What Trump tax report could mean for his campaign

Hillary Clinton's campaign Saturday night seized on a New York Times report about Donald Trump's 1995 tax records, in which the Times showed he declared a $916 million loss that could have allowed him to legally skip paying federal income taxes for years.

The revelations threatened to put the controversy over Trump's refusal to follow recent precedent and release his tax returns at the center of the presidential campaign less than 40 days before the election, after a week in which the Republican nominee has struggled to bounce back from a debate in which most analysts and scientifically conducted polls scored Clinton as the winner.

His campaign vehemently pushed back on the Clinton campaign's effort to turn the report into an "October surprise" moment, saying Trump has a "fiduciary responsibility" as a businessman to pay no more tax than legally required. It also charged that the report proved that the Times and the "establishment media" are merely an arm of the Clinton campaign.

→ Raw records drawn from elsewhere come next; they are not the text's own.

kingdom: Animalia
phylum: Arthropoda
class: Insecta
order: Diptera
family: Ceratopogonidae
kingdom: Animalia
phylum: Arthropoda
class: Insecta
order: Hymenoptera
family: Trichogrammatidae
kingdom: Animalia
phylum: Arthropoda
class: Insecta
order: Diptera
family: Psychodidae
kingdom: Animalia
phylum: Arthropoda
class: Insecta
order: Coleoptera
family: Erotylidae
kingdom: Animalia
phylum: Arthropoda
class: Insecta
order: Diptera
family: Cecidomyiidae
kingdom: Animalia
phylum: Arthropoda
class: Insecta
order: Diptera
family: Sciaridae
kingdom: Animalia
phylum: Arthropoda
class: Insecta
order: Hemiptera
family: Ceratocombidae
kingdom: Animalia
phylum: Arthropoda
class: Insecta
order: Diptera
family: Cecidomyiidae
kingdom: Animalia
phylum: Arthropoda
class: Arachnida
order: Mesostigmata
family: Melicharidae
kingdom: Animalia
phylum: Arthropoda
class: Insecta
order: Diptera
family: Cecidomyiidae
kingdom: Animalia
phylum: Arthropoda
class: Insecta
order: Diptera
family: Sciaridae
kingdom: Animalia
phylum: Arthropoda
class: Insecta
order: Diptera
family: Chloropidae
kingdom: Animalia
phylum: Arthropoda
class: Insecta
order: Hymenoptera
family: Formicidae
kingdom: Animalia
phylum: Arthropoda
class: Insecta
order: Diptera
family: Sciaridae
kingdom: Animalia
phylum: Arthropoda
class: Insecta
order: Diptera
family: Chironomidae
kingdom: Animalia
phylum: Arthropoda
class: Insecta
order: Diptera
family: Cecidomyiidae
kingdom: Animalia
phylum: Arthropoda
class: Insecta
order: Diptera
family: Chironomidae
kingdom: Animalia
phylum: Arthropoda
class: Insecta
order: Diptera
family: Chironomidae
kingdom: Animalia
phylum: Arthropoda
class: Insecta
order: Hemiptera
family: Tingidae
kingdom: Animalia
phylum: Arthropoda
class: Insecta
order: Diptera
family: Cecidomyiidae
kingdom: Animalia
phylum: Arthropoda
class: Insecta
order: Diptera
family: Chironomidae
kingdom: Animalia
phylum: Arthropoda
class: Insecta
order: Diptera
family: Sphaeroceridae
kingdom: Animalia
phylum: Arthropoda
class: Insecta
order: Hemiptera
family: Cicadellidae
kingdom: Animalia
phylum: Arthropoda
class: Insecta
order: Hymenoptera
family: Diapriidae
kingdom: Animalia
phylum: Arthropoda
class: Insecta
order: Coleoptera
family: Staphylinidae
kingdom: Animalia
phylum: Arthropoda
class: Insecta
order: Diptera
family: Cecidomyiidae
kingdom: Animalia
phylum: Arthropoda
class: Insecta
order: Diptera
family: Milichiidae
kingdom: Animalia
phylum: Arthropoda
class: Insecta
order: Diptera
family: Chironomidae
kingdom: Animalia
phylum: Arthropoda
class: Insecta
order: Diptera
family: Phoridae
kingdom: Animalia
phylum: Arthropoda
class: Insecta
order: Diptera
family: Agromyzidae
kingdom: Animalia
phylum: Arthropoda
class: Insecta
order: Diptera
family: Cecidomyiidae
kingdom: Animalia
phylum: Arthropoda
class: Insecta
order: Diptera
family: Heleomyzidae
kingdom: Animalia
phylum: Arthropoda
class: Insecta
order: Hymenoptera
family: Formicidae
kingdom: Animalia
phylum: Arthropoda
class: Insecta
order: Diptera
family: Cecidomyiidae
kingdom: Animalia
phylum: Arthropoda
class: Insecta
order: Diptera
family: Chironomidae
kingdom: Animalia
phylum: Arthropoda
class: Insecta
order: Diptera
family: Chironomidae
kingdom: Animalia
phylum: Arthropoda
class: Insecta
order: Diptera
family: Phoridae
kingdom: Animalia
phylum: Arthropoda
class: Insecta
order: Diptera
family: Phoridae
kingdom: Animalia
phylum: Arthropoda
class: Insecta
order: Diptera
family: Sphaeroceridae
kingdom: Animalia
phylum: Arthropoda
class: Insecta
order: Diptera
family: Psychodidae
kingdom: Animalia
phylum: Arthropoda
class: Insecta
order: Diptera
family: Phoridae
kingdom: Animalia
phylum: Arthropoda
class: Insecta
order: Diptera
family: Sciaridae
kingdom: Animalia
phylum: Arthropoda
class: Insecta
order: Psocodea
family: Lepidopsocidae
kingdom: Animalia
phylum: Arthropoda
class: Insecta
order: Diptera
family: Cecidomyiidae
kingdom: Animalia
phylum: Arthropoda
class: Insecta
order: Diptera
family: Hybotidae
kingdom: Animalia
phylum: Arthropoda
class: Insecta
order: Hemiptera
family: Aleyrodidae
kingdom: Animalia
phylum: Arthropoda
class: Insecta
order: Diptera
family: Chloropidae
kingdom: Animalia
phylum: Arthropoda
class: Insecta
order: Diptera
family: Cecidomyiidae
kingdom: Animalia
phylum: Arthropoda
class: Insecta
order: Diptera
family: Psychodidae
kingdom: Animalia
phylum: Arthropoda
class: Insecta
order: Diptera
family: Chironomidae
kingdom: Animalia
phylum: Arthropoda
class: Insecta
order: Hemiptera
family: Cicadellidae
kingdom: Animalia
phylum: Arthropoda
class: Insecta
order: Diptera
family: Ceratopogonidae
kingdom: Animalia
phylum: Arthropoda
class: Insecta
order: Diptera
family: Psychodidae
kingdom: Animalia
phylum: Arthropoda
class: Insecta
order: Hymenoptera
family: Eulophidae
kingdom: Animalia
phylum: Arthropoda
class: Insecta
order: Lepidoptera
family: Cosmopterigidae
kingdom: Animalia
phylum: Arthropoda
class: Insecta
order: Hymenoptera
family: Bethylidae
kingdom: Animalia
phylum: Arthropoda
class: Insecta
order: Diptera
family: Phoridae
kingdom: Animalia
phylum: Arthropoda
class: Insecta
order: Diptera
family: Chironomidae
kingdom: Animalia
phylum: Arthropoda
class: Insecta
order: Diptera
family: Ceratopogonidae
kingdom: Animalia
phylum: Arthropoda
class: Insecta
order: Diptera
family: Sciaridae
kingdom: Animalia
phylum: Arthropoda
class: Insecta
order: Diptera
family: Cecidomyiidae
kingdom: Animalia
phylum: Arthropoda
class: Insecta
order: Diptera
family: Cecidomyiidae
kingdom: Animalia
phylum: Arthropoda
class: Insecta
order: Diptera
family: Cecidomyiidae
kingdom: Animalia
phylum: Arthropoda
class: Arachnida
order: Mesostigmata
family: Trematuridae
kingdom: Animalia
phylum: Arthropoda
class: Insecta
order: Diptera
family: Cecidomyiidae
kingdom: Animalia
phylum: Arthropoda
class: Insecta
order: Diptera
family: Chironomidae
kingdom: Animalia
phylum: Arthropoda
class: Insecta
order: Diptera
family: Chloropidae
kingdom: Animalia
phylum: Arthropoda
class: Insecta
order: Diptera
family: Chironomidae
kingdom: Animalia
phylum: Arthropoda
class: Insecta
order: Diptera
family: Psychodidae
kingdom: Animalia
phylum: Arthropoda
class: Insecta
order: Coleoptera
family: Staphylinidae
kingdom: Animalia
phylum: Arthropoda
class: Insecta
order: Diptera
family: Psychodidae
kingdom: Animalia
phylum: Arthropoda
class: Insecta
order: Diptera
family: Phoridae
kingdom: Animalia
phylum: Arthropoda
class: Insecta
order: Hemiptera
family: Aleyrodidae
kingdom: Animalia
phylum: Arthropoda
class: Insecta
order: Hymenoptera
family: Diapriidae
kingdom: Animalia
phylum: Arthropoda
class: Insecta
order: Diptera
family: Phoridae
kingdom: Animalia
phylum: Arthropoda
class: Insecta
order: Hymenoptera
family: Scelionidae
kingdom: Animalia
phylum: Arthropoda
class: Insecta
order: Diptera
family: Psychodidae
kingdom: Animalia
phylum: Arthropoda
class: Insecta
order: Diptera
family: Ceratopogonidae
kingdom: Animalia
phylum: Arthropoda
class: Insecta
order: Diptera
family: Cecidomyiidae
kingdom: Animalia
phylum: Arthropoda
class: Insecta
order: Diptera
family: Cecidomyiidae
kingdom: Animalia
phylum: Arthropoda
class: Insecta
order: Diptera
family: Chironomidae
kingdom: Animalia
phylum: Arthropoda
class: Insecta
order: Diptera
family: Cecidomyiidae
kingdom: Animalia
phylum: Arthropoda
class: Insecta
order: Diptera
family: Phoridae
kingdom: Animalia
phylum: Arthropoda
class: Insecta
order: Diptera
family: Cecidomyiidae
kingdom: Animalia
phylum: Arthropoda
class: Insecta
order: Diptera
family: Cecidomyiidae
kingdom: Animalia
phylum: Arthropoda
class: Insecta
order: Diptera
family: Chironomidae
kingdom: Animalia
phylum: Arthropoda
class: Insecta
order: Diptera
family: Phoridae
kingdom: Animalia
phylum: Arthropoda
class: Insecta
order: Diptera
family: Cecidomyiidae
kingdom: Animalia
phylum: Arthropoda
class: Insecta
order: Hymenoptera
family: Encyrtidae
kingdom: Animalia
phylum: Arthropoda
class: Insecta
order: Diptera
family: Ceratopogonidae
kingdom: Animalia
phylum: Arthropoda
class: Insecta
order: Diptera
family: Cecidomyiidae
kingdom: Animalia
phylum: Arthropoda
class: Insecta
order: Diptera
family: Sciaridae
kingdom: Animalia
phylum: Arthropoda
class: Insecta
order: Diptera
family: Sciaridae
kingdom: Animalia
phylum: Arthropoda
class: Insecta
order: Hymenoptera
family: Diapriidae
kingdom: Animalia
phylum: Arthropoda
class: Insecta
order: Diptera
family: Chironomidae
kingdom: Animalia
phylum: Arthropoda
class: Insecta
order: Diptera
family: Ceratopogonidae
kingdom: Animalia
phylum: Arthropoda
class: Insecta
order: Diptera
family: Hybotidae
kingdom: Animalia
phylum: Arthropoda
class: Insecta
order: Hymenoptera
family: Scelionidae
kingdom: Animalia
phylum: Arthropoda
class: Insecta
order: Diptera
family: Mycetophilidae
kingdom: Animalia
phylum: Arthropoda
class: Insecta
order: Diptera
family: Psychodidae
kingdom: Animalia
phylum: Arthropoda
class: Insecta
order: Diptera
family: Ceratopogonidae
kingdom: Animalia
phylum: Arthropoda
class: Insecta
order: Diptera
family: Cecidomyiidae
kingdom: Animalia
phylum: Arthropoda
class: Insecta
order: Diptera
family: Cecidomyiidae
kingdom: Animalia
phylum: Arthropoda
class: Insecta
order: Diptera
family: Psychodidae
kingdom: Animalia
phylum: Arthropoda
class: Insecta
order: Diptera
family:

The report contains the first detailed tax documents about Trump's financial empire that have been publicly reported. It was immediately picked up by Clinton's campaign, which has sought to make Trump's refusal to release his tax returns a major issue of the campaign.

Calling it a "bombshell report," the Clinton campaign said the Times' article "reveals the colossal nature of Donald Trump's past business failures and just how long he may have avoided paying any federal income taxes whatsoever."

The Times' report shows Trump that year declared a $916 million loss and lists tax benefits he used after a turbulent financial period for him in the early 1990s. The paper, citing tax experts, said Trump could have used his loss to cancel out an equivalent amount of taxable income for nearly two decades.

The paper says it obtained the three pages of documents when they were mailed to a reporter last month. A postmark indicated the documents were mailed from New York City, and the return address claimed the envelope had been sent from Trump Tower.

The paper did not look at his federal return. It obtained one page of his New York State resident income tax return as well as the first page of New Jersey and Connecticut nonresident returns.

CNN has not independently verified the documents' authenticity.